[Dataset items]
• • • • •

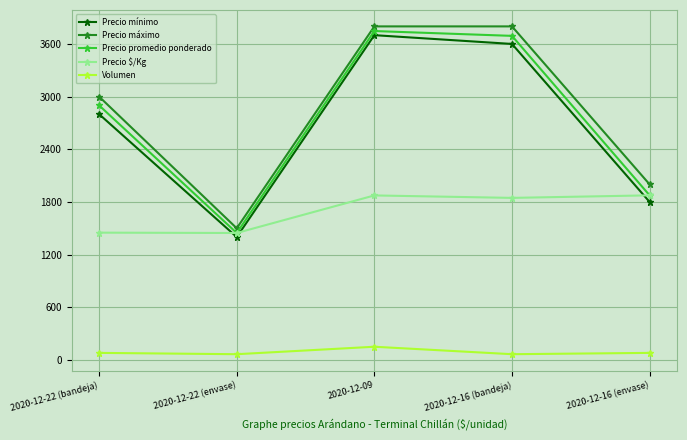

At which category is the sum across all series the highest?

2020-12-09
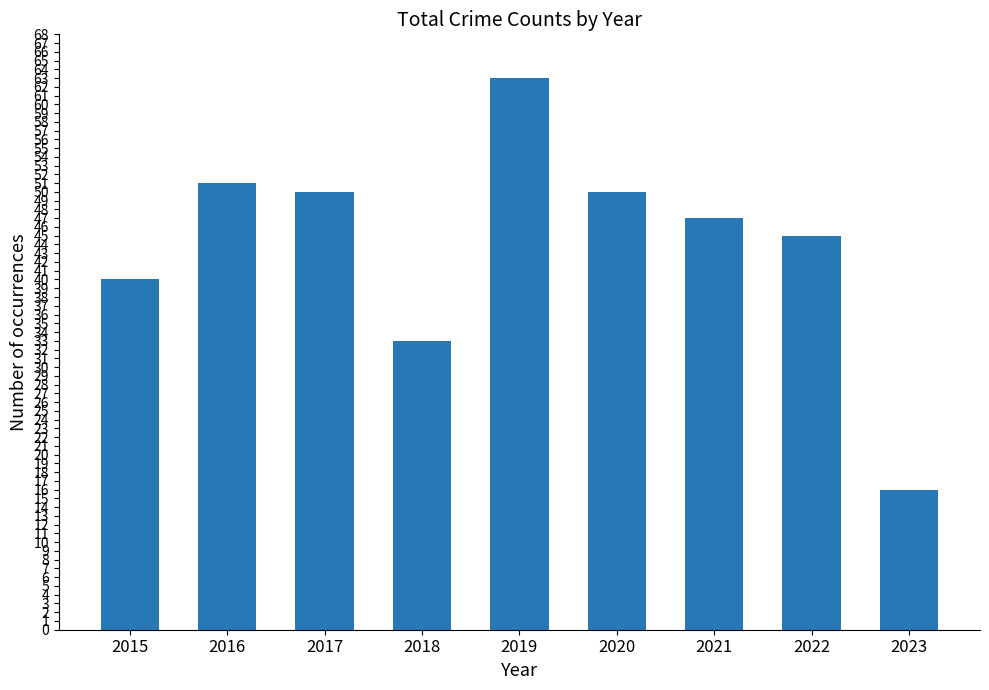

What is the value of the 6th bar from the left?

50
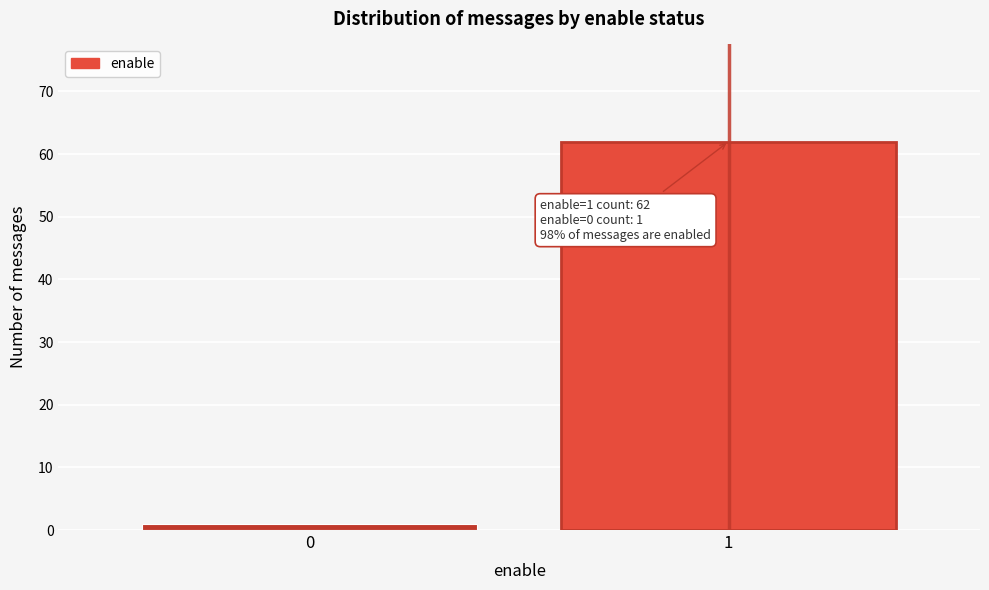

Reading right to left, list all the values displayed in this chart.

62	1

• • • • •

# [Problem]
Repeat, word for word, the records from the line that contains "Reading right to" up to and including the last line of the records, and nothing else.

# [Expected output]
Reading right to left, list all the values displayed in this chart.

62	1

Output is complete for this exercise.